Rencontre avec un éditeur indépendant spécialisé dans les livres sur le metal : Flammes Noires !
Projet triennal financé par le programme Europe Créative de l’Union Européenne, Archipelagos a pour objectif de mettre en lumière la diversité des voix littéraires européennes et, plus spécifiquement encore, le travail d’exploration mené par les traducteur·rice·s littéraires. Destiné à interpeller tant les profesionnel·le·s du livre que les lecteurs et lectrices, le projet est porté par ATLAS (Association pour la promotion de la traduction littéraire), en collaboration avec de nombreux partenaires. Rencontre avec Gabrielle Young, qui nous emmène dans les coulisses d’une démarche singulière et indispensable sur les routes des littératures européennes.
Quelle est la fonction d’Archipelagos, à qui se destine ce projet ?
Archipelagos s’adresse à tous les acteurs du livre, en particulier aux traducteurs littéraires. En apportant un soutien économique à leur activité de découverte et de promotion de nouveaux textes, le projet met en lumière le travail invisible des traducteurs. Nous soutenons leurs recherches à travers des bourses de résidence leur permettant de repérer de nouvelles voix à traduire, leurs échanges en organisant des ateliers éditoriaux ou entre pairs, mettons en lumière leurs parcours et leurs trouvailles… En 2024, la première année du projet, 46 traducteurs littéraires ont effectué une résidence dans le cadre d’Archipelagos. Une quarantaine de traducteurs ont complété des ateliers éditoriaux, de traduction et de préparation à la lecture publique. Le programme s’adresse également aux libraires, bibliothécaires et éditeurs, et plus globalement aux passionné·es de littérature, afin de leur faire découvrir des littératures européennes moins diffusées. En 2025, nous organisons chaque mois des webinaires gratuits avec l’École de la Librairie. Les découvertes issues de ces explorations nourriront l’attention du public envers d’autres façons de dire le monde : Archipelagos entreprend de développer les routes littéraires en Europe.

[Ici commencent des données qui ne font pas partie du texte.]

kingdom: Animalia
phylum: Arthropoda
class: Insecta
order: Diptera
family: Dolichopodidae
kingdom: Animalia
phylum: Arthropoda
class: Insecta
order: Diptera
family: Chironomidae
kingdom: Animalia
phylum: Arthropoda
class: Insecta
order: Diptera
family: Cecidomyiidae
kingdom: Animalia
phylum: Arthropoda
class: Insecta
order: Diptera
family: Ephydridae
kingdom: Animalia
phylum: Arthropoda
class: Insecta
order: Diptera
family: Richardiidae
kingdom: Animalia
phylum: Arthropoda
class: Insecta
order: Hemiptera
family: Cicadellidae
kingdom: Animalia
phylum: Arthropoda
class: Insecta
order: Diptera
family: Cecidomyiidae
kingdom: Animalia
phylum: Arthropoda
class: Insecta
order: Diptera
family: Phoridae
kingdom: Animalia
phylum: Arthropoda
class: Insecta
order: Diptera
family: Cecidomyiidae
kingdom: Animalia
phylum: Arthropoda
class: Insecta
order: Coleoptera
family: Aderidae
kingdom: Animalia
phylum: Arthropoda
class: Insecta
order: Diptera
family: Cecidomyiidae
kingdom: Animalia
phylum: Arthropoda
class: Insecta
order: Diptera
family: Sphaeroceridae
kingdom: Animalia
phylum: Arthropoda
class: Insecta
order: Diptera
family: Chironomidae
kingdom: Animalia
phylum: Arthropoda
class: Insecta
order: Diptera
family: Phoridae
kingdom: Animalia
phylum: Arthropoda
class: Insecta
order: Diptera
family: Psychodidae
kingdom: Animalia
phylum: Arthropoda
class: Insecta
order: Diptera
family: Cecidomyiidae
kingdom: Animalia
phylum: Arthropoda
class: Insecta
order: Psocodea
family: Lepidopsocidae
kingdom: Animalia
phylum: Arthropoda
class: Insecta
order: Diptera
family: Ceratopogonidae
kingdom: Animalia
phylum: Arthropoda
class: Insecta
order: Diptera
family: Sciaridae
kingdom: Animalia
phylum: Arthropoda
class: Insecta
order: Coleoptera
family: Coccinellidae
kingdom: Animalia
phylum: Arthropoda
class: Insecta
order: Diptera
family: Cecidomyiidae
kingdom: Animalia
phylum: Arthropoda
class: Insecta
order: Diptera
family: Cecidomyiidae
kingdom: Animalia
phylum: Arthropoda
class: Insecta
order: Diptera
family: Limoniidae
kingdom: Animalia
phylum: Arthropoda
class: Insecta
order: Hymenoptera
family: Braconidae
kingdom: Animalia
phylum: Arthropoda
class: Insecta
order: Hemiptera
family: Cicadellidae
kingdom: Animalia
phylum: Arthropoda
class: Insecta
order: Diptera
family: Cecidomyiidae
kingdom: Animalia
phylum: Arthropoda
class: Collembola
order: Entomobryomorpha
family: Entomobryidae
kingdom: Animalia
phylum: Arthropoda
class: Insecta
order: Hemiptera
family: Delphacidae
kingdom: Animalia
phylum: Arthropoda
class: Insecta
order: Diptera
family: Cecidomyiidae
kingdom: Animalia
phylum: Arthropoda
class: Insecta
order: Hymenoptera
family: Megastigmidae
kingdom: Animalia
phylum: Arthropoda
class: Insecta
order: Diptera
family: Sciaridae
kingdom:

Comment est-il né, à partir de quels constats ?
Le projet a répondu à l’appel à projet d’Europe Créative « Circulation des œuvres littéraires européennes ». Archipelagos est né à partir du constat qu’une très grande proportion de livres traduits en Europe sont traduits de l’anglais, laissant peu de place aux autres langues européennes. En effet, le rapport ‘Traducteurs en couverture’ (un rapport du groupe de travail pour la Culture 2019-2022 de l’Union Européenne) démontre que 58% des livres traduits en français par an sont traduits de l’anglais. Pour l’Allemagne, c’est 61% des livres traduits et pour l’Italie 58%. La diversité dans la traduction littéraire est doublement importante : d’un point de vue économique ainsi que d’un point de vue sociétal. Économiquement, il est important pour les littératures moins traduites d’être lues à l’étranger afin de faire vivre les maisons d’édition, car le revenu domestique n’est souvent pas assez conséquent. De même, dans la plupart des pays européens, les traducteurs sont dans des situations financières très précaires. Ceci a été identifié comme « une menace pour l’attrait de la profession et la pérennité du secteur de la traduction littéraire ». Le projet Archipelagos permet donc de soutenir les traducteurs littéraires et la maison d’éditions européennes en apportant un soutien économique et de visibilité. Socialement, la traduction est une nécessité au niveau européen : lire les livres de ses voisins est une façon de les comprendre. Il est donc important de soutenir la découverte, la traduction et la publication de livres d’autres cultures. Le projet lui-même montre l’importance (et la possibilité !) de la coopération entre plusieurs pays européens : il regroupe 12 partenaires dans 8 pays différents, travaillant dans 10 langues, œuvrant pour un même but.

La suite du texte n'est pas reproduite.